Cast: Lee Marvin, Ernest Borgnine, Charles Bronson, Jim Brown, John Cassavetes, Richard Jaeckel, Trini López, Telly Savalas, Donald Sutherland, Clint Walker
Director: Robert Aldrich
Propelled by Lee Marvin and the ensemble cast’s spirited performances, The Dirty Dozen tries hard to rise above its reach
During World War II, the US army comes up with an interesting albeit questionable plan of making optimum use of the Military Death Row convicts. They order Major Reisman (Lee Marvin) to take command of 12 such death row convicts, train them as saboteurs and infiltrate a castle behind Nazi lines. The castle is rumored to be used by the Nazis as a house of pleasure for its higher-ups who come there to relax and give in to their carnal desires. Once inside, the men are supposed to assassinate as many of the officers as possible denting the Nazi war efforts and throwing their leadership in disarray due to the loss of the commanding men. Major Reisman is initially apprehensive about the plan but he is forced to take up the assignment by the commanding General. However, as he gets to know the 12 convicted men through the course of the training, he realizes that there might be more to them than the conviction that they carry with them and eventually starts respecting them for their capabilities.

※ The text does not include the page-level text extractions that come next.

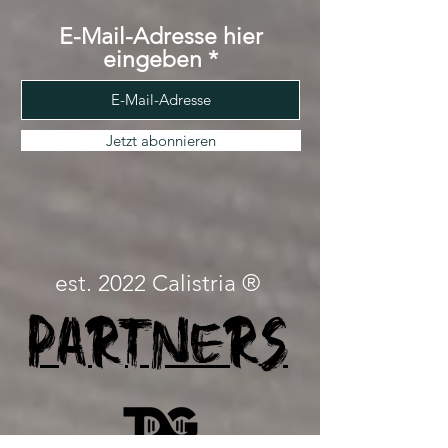
E-Mail-Adresse hier
eingeben
Jetzt abonnieren
est. 2022 Calistria ®
Partners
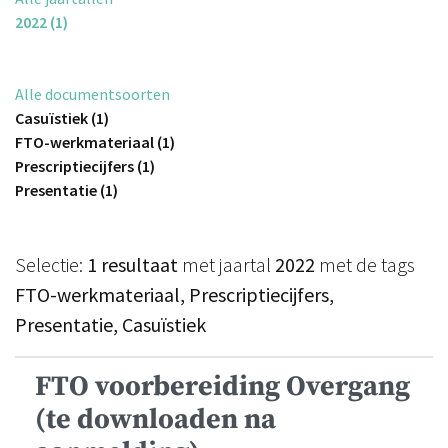
2022 (1)
Alle documentsoorten
Casuïstiek (1)
FTO-werkmateriaal (1)
Prescriptiecijfers (1)
Presentatie (1)
Selectie:
1 resultaat
met jaartal
2022
met de tags
FTO-werkmateriaal, Prescriptiecijfers,
Presentatie, Casuïstiek
FTO voorbereiding Overgang
(te downloaden na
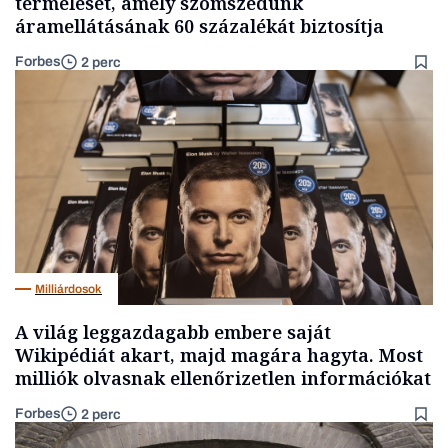
termelését, amely szomszédunk
áramellátásának 60 százalékát biztosítja
Forbes
2 perc
Milliárdosok
A világ leggazdagabb embere saját
Wikipédiát akart, majd magára hagyta. Most
milliók olvasnak ellenőrizetlen információkat
Forbes
2 perc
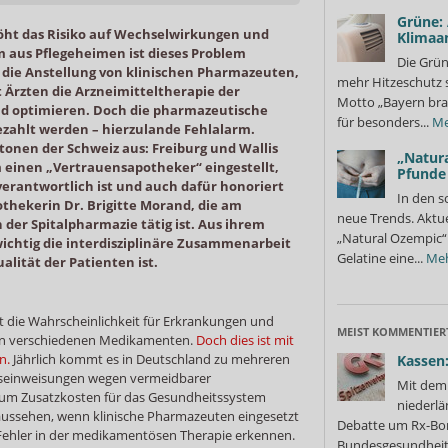
Grüne:
öht das Risiko auf Wechselwirkungen und
Klimaa
 aus Pflegeheimen ist dieses Problem
Die Grün
 die Anstellung von klinischen Pharmazeuten,
mehr Hitzeschutz 
 Ärzten die Arzneimitteltherapie der
Motto „Bayern bra
nd optimieren. Doch die pharmazeutische
für besonders...
Me
zahlt werden – hierzulande Fehlalarm.
ntonen der Schweiz aus: Freiburg und Wallis
„Natura
 einen „Vertrauensapotheker“ eingestellt,
Pfunde
verantwortlich ist und auch dafür honoriert
In den s
thekerin Dr. Brigitte Morand, die am
neue Trends. Aktue
 der Spitalpharmazie tätig ist. Aus ihrem
„Natural Ozempic“ 
 wichtig die interdisziplinäre Zusammenarbeit
Gelatine eine...
Me
alität der Patienten ist.
 die Wahrscheinlichkeit für Erkrankungen und
MEIST KOMMENTIER
en verschiedenen Medikamenten.
Doch dies ist mit
n.
Jährlich kommt es in Deutschland zu mehreren
Kassen:
einweisungen wegen vermeidbarer
Mit dem 
erum Zusatzkosten für das Gesundheitssystem
niederlä
aussehen, wenn klinische Pharmazeuten eingesetzt
Debatte um Rx-Bon
e Fehler in der medikamentösen Therapie erkennen.
Bundesgesundheits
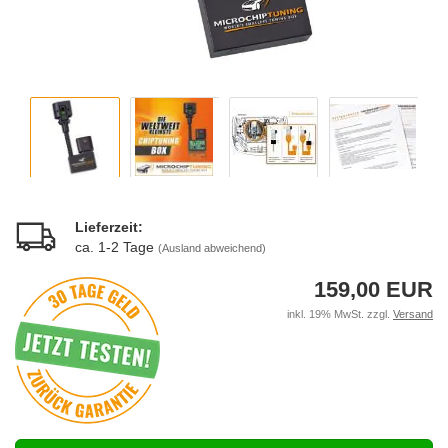
Lieferzeit:
ca. 1-2 Tage
(Ausland abweichend)
159,00 EUR
inkl. 19% MwSt. zzgl.
Versand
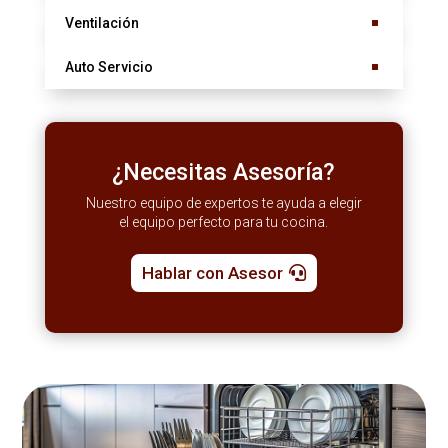
Ventilación
Auto Servicio
¿Necesitas Asesoría?
Nuestro equipo de expertos te ayuda a elegir
el equipo perfecto para tu cocina.
Hablar con Asesor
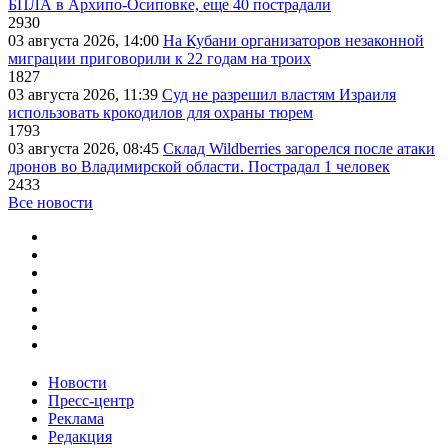
БПЛА в Архипо-Осиповке, еще 40 пострадали
2930
03 августа 2026, 14:00
На Кубани организаторов незаконной
миграции приговорили к 22 годам на троих
1827
03 августа 2026, 11:39
Суд не разрешил властям Израиля
использовать крокодилов для охраны тюрем
1793
03 августа 2026, 08:45
Склад Wildberries загорелся после атаки
дронов во Владимирской области. Пострадал 1 человек
2433
Все новости
Новости
Пресс-центр
Реклама
Редакция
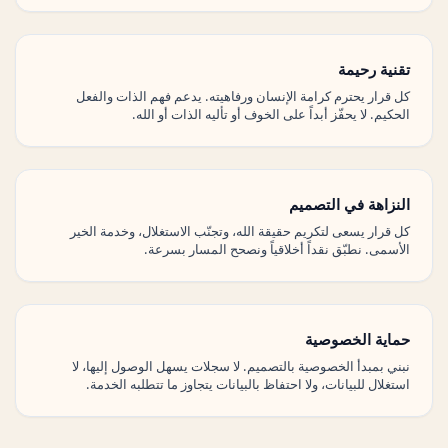
تقنية رحيمة
كل قرار يحترم كرامة الإنسان ورفاهيته. يدعم فهم الذات والفعل
الحكيم. لا يحفّز أبداً على الخوف أو تأليه الذات أو الله.
النزاهة في التصميم
كل قرار يسعى لتكريم حقيقة الله، وتجنّب الاستغلال، وخدمة الخير
الأسمى. نطبّق نقداً أخلاقياً ونصحح المسار بسرعة.
حماية الخصوصية
نبني بمبدأ الخصوصية بالتصميم. لا سجلات يسهل الوصول إليها، لا
استغلال للبيانات، ولا احتفاظ بالبيانات يتجاوز ما تتطلبه الخدمة.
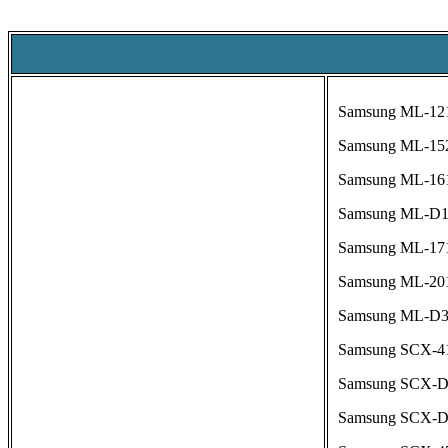
Samsung ML-121
Samsung ML-15
Samsung ML-161
Samsung ML-D16
Samsung ML-171
Samsung ML-201
Samsung ML-D3
Samsung SCX-4
Samsung SCX-D4
Samsung SCX-D4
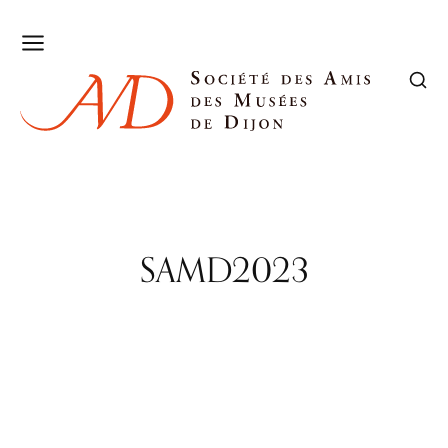
SAMD2023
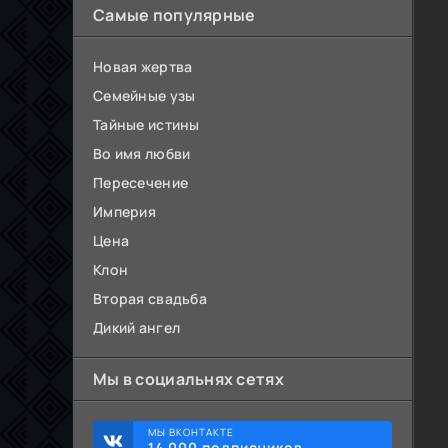
Самые популярные
Новая жертва
Семейные узы
Тайные истины
Во имя любви
Пересечение
Империя
Цена
Клон
Вторая свадьба
Дикий ангел
Мы в социальнях сетях
МЫ ВКОНТАКТЕ
14 000 подписчиков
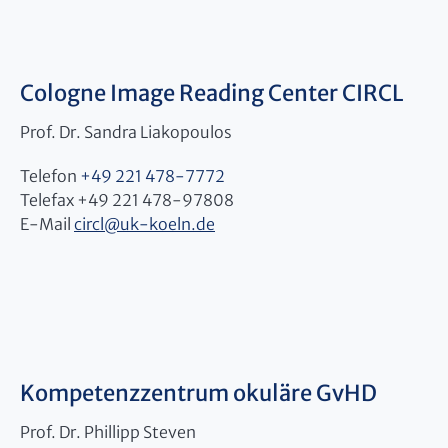
Cologne Image Reading Center CIRCL
Prof. Dr. Sandra Liakopoulos
Telefon
+49 221 478-7772
Telefax +49 221 478-97808
E-Mail
circl
@
uk-koeln.de
Kompetenzzentrum okuläre GvHD
Prof. Dr. Phillipp Steven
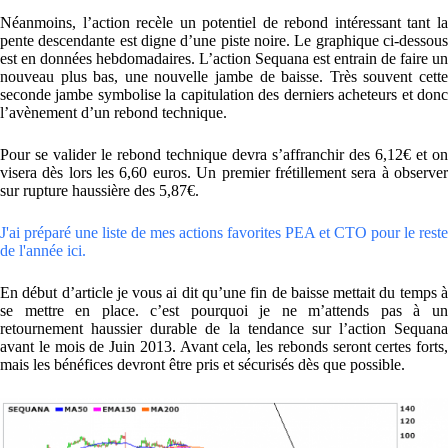
Néanmoins, l’action recèle un potentiel de rebond intéressant tant la
pente descendante est digne d’une piste noire. Le graphique ci-dessous
est en données hebdomadaires. L’action Sequana est entrain de faire un
nouveau plus bas, une nouvelle jambe de baisse. Très souvent cette
seconde jambe symbolise la capitulation des derniers acheteurs et donc
l’avènement d’un rebond technique.
Pour se valider le rebond technique devra s’affranchir des 6,12€ et on
visera dès lors les 6,60 euros. Un premier frétillement sera à observer
sur rupture haussière des 5,87€.
J'ai préparé une liste de mes actions favorites PEA et CTO pour le reste
de l'année ici.
En début d’article je vous ai dit qu’une fin de baisse mettait du temps à
se mettre en place. c’est pourquoi je ne m’attends pas à un
retournement haussier durable de la tendance sur l’action Sequana
avant le mois de Juin 2013. Avant cela, les rebonds seront certes forts,
mais les bénéfices devront être pris et sécurisés dès que possible.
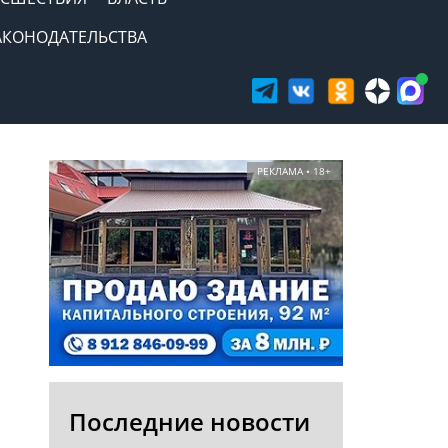
АКОНОДАТЕЛЬСТВА
РЕКЛАМА • 18+
Последние новости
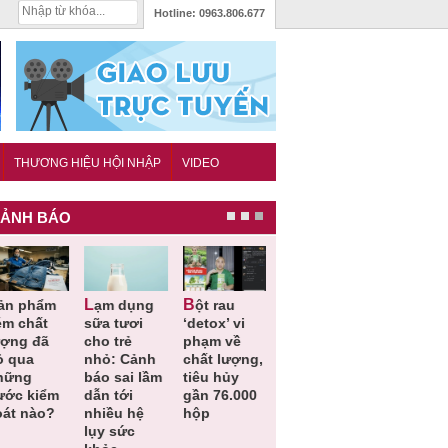
Hotline:
0963.806.677
THƯƠNG HIỆU HỘI NHẬP
VIDEO
ẢNH BÁO
Lạm dụng
Bột rau
Những quy
Thu hồi đồ
ém chất
sữa tươi
‘detox’ vi
định cần
ngủ trẻ e
ượng đã
cho trẻ
phạm về
biết trong
Michley d
ỏ qua
nhỏ: Cảnh
chất lượng,
QCVN
không đá
hững
báo sai lầm
tiêu hủy
25:2025/BCT
ứng tiêu
ước kiểm
dẫn tới
gần 76.000
để hạn chế
chuẩn an
oát nào?
nhiều hệ
hộp
sự cố điện
toàn
lụy sức
khi thi công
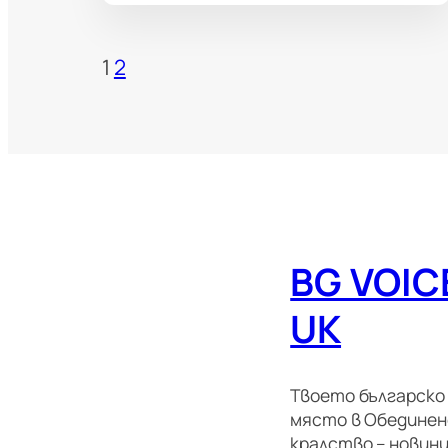
1
2
BG VOIC
UK
Твоето българско
място в Обедине
кралство – новини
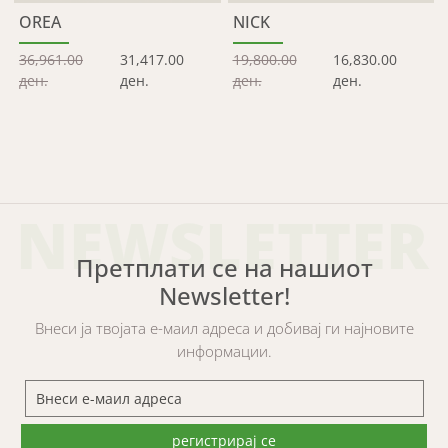
OREA
NICK
36,961.00
31,417.00
19,800.00
16,830.00
ден.
ден.
ден.
ден.
NEWSLETTER
Претплати се на нашиот
Newsletter!
Внеси ја твојата е-маил адреса и добивај ги најновите
информации.
регистрирај се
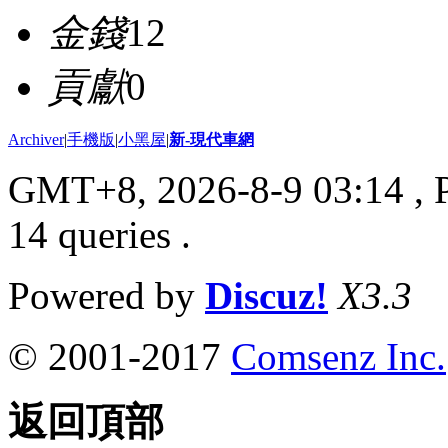
金錢
12
貢獻
0
Archiver
|
手機版
|
小黑屋
|
新-現代車網
GMT+8, 2026-8-9 03:14
, 
14 queries .
Powered by
Discuz!
X3.3
© 2001-2017
Comsenz Inc.
返回頂部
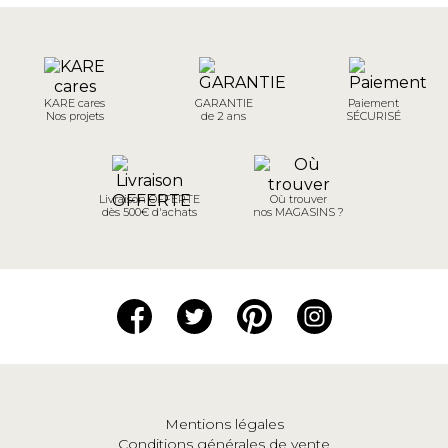
KARE cares
GARANTIE
Paiement
Nos projets
de 2 ans
SÉCURISÉ
Livraison OFFERTE
Où trouver
dès 500€ d'achats
nos MAGASINS ?
Mentions légales
Conditions générales de vente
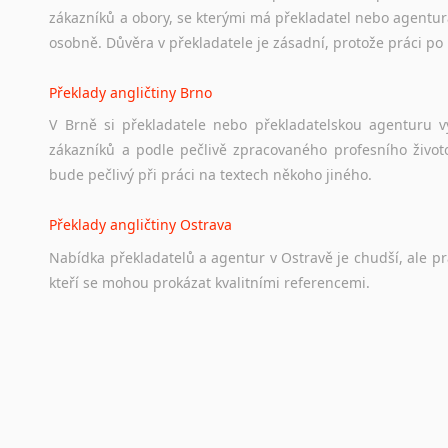
zákazníků a obory, se kterými má překladatel nebo agentur
osobně. Důvěra v překladatele je zásadní, protože práci po 
Překlady angličtiny Brno
V Brně si překladatele nebo překladatelskou agenturu v
zákazníků a podle pečlivě zpracovaného profesního životo
bude pečlivý při práci na textech někoho jiného.
Překlady angličtiny Ostrava
Nabídka překladatelů a agentur v Ostravě je chudší, ale p
kteří se mohou prokázat kvalitními referencemi.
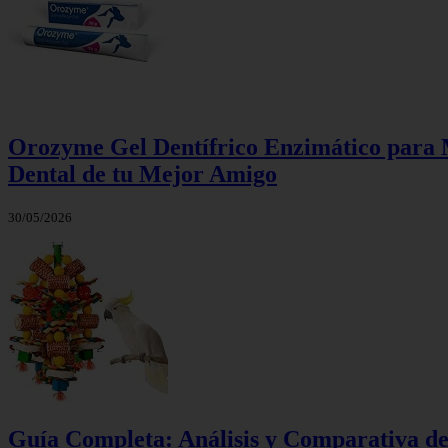
Orozyme Gel Dentífrico Enzimático para M
Dental de tu Mejor Amigo
30/05/2026
Guía Completa: Análisis y Comparativa d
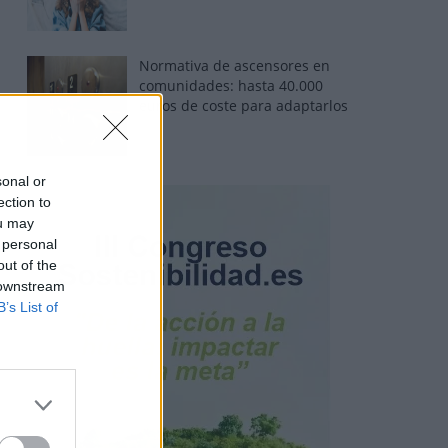
Normativa de ascensores en
comunidades: hasta 40.000
euros de coste para adaptarlos
sonal or
ection to
ou may
 personal
out of the
 downstream
B’s List of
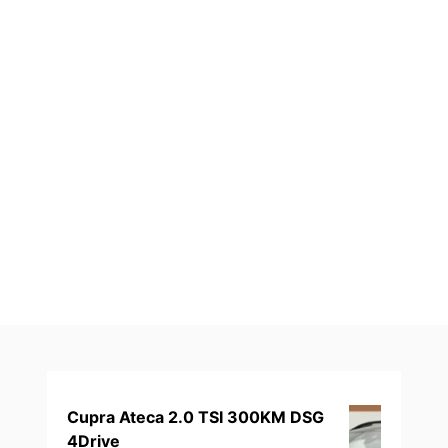
Cupra Ateca 2.0 TSI 300KM DSG
4Drive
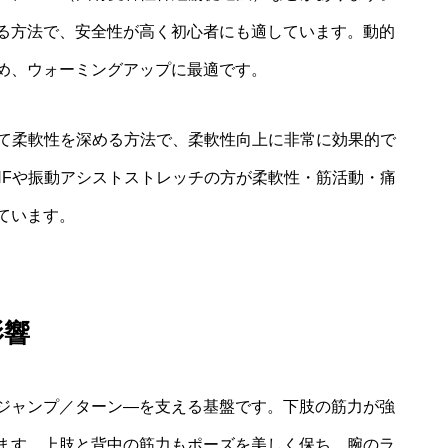
る方法で、安全性が高く初心者にも適しています。動的
め、ウォーミングアップに最適です。
いて柔軟性を深める方法で、柔軟性向上に非常に効果的で
NFや振動アシストストレッチの方が柔軟性・筋活動・痛
ています。
影響
ジャンプ／ターン—を支える基盤です。下肢の筋力が強
ます。上肢と背中の筋力もポーズを美しく保ち、腕のラ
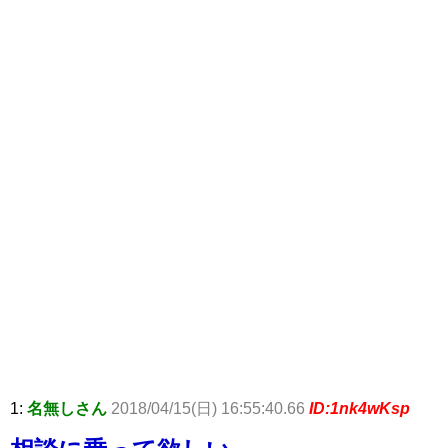
1:
名無しさん
2018/04/15(日) 16:55:40.66
ID:1nk4wKsp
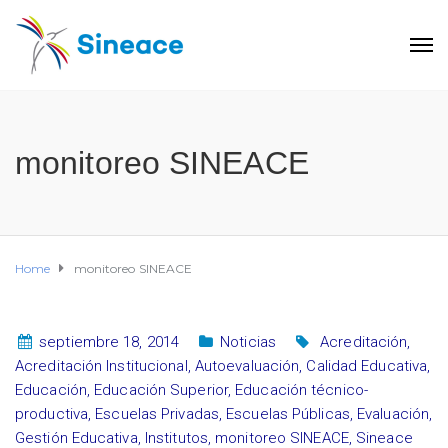
monitoreo SINEACE
Home
monitoreo SINEACE
septiembre 18, 2014
Noticias
Acreditación
,
Acreditación Institucional
,
Autoevaluación
,
Calidad Educativa
,
Educación
,
Educación Superior
,
Educación técnico-
productiva
,
Escuelas Privadas
,
Escuelas Públicas
,
Evaluación
,
Gestión Educativa
,
Institutos
,
monitoreo SINEACE
,
Sineace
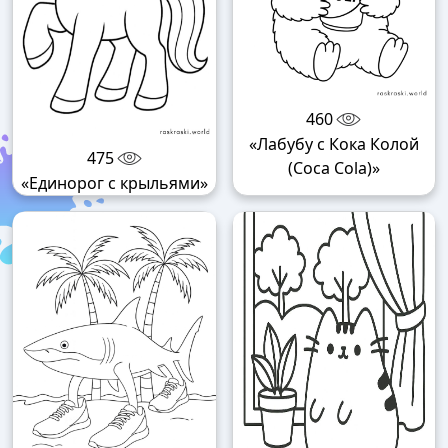
460
«Лабубу с Кока Колой
475
(Coca Cola)»
«Единорог с крыльями»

The Dirty Dozen is held in high esteem by many moviegoers even though it is not exactly the part of the elite like The Guns of Navarone, Where Eagles Dare, and such. I had a good time with this film for a plethora of reasons. To start with, the idea of death row inmates taking it out on the Nazis to get off the hook appeared to be an interesting concept and it was executed well enough to extract a sense of realism as well as theatricality wherever necessary. I was amazed at how funny the film turned out to be even though it has such a grim subject matter to deal with. The very first scene of the film wherein, the protagonist of the film, Major Reisman witnesses a hanging and his subsequent meeting with General Worden (Ernest Borgnine) where he evidently carries the morose of the episode he witnessed before sets the mood for the rest of the film. Reisman is not particularly happy about his existence and the way the army works. His superiors are disgruntled too because of his lack of army manners and his nature of questioning authority that they view as insolence. The mutual disdain between the man and the establishment sets up the perfect showdowns that are referenced continually throughout the film to extract drama and thrills.